## Brief
Write out the stretch of the data from its first line through the line containing "Mehr anzeigen", with both ends included, and copy each line exactly.

----- Data records -----

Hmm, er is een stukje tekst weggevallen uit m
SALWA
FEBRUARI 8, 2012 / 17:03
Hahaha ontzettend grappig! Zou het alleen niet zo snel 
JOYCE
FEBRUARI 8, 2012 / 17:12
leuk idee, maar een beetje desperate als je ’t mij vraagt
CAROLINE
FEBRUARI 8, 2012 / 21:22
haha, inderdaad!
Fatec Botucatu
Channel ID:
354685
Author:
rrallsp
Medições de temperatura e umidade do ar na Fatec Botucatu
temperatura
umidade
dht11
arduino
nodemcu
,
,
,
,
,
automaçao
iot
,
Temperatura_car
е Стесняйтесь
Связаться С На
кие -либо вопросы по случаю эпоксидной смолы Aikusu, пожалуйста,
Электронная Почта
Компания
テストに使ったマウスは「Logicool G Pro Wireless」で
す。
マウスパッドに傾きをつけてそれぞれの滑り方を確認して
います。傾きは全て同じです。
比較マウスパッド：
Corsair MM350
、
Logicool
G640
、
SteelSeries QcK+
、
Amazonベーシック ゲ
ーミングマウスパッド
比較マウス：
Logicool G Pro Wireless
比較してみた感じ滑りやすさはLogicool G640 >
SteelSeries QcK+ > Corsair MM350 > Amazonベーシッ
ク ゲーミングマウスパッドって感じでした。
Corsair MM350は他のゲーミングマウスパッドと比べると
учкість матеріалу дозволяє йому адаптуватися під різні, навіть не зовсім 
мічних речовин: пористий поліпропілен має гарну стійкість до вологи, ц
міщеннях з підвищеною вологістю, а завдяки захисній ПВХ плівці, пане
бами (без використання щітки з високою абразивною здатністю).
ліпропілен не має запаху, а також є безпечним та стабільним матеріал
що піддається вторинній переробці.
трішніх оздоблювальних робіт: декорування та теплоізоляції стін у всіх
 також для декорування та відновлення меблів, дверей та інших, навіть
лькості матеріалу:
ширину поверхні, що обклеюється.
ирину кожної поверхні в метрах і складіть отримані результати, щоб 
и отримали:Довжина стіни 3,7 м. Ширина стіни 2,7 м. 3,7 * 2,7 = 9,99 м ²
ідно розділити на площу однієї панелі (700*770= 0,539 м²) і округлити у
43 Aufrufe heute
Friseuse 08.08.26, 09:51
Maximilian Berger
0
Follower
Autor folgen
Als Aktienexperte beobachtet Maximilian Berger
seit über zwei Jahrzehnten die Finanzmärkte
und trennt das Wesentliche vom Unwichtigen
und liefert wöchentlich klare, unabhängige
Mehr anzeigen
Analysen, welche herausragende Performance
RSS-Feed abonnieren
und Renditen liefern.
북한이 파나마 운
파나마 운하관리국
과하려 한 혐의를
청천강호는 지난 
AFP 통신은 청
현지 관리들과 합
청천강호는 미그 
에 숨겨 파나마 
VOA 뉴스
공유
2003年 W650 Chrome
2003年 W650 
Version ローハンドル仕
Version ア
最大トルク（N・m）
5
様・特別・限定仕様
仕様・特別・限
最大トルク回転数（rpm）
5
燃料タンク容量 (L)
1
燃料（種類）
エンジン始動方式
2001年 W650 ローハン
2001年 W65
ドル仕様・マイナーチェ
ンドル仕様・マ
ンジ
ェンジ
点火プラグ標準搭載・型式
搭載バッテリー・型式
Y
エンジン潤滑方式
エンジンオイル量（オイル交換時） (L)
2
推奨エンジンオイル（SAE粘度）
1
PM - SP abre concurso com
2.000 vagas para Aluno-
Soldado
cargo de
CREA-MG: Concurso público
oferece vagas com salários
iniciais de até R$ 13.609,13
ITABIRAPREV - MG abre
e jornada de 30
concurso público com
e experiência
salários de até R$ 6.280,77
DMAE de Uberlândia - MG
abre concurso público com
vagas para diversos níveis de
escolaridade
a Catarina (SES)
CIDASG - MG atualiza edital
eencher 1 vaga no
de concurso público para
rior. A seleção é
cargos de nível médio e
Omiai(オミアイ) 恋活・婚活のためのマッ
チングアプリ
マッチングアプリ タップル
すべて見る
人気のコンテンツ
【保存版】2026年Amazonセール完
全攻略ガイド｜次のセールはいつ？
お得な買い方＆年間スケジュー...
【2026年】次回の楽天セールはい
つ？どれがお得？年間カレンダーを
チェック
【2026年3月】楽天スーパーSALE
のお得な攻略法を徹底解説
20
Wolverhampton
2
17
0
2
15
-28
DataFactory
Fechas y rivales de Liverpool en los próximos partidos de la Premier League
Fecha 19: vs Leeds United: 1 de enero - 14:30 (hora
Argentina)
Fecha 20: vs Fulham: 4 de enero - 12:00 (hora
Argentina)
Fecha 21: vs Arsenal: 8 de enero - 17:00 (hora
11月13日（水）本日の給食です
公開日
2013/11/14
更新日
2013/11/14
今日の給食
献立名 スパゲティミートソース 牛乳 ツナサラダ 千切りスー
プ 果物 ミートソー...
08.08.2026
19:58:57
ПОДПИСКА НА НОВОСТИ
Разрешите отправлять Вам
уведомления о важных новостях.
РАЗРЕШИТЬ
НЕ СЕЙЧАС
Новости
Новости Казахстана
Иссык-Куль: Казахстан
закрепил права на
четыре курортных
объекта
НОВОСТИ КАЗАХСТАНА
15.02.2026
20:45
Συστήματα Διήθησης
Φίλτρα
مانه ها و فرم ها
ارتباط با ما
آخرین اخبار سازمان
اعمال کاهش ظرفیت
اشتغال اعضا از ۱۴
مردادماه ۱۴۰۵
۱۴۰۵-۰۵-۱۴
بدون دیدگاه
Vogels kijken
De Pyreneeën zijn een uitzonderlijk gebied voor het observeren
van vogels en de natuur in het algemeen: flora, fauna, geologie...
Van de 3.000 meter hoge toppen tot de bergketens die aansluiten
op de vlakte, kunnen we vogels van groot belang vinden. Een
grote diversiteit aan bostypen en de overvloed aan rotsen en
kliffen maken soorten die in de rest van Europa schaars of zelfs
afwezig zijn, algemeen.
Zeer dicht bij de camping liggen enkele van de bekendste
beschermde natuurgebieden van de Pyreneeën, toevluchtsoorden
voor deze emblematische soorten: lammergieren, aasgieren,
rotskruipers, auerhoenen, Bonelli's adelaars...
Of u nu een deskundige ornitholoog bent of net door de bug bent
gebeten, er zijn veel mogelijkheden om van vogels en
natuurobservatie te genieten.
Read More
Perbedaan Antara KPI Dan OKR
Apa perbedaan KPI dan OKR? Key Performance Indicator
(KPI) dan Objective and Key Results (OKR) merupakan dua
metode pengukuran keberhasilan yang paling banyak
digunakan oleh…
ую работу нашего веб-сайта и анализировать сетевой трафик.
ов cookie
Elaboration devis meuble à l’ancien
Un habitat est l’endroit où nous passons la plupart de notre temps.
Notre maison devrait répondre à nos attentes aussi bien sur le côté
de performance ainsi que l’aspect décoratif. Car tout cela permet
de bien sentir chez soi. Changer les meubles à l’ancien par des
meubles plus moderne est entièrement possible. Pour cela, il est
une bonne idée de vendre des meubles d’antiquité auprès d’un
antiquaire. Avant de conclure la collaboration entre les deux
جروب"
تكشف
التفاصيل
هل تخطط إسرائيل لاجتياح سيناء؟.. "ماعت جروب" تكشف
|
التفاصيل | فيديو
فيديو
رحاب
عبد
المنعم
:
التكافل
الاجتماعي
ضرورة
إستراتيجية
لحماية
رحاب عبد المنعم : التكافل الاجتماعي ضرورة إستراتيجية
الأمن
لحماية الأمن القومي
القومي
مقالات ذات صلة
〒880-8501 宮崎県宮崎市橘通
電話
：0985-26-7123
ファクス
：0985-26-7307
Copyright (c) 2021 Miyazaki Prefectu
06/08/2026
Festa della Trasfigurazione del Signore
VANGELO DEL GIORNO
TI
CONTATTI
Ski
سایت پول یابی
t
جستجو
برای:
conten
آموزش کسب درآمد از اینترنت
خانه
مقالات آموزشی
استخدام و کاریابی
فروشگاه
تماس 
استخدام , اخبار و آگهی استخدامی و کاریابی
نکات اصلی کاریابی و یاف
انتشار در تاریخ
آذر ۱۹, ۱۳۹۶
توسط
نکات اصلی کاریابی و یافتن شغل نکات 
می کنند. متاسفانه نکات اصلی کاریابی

-----

## Solution to this problem
Hmm, er is een stukje tekst weggevallen uit m
SALWA
FEBRUARI 8, 2012 / 17:03
Hahaha ontzettend grappig! Zou het alleen niet zo snel 
JOYCE
FEBRUARI 8, 2012 / 17:12
leuk idee, maar een beetje desperate als je ’t mij vraagt
CAROLINE
FEBRUARI 8, 2012 / 21:22
haha, inderdaad!
Fatec Botucatu
Channel ID:
354685
Author:
rrallsp
Medições de temperatura e umidade do ar na Fatec Botucatu
temperatura
umidade
dht11
arduino
nodemcu
,
,
,
,
,
automaçao
iot
,
Temperatura_car
е Стесняйтесь
Связаться С На
кие -либо вопросы по случаю эпоксидной смолы Aikusu, пожалуйста,
Электронная Почта
Компания
テストに使ったマウスは「Logicool G Pro Wireless」で
す。
マウスパッドに傾きをつけてそれぞれの滑り方を確認して
います。傾きは全て同じです。
比較マウスパッド：
Corsair MM350
、
Logicool
G640
、
SteelSeries QcK+
、
Amazonベーシック ゲ
ーミングマウスパッド
比較マウス：
Logicool G Pro Wireless
比較してみた感じ滑りやすさはLogicool G640 >
SteelSeries QcK+ > Corsair MM350 > Amazonベーシッ
ク ゲーミングマウスパッドって感じでした。
Corsair MM350は他のゲーミングマウスパッドと比べると
учкість матеріалу дозволяє йому адаптуватися під різні, навіть не зовсім 
мічних речовин: пористий поліпропілен має гарну стійкість до вологи, ц
міщеннях з підвищеною вологістю, а завдяки захисній ПВХ плівці, пане
бами (без використання щітки з високою абразивною здатністю).
ліпропілен не має запаху, а також є безпечним та стабільним матеріал
що піддається вторинній переробці.
трішніх оздоблювальних робіт: декорування та теплоізоляції стін у всіх
 також для декорування та відновлення меблів, дверей та інших, навіть
лькості матеріалу:
ширину поверхні, що обклеюється.
ирину кожної поверхні в метрах і складіть отримані результати, щоб 
и отримали:Довжина стіни 3,7 м. Ширина стіни 2,7 м. 3,7 * 2,7 = 9,99 м ²
ідно розділити на площу однієї панелі (700*770= 0,539 м²) і округлити у
43 Aufrufe heute
Friseuse 08.08.26, 09:51
Maximilian Berger
0
Follower
Autor folgen
Als Aktienexperte beobachtet Maximilian Berger
seit über zwei Jahrzehnten die Finanzmärkte
und trennt das Wesentliche vom Unwichtigen
und liefert wöchentlich klare, unabhängige
Mehr anzeigen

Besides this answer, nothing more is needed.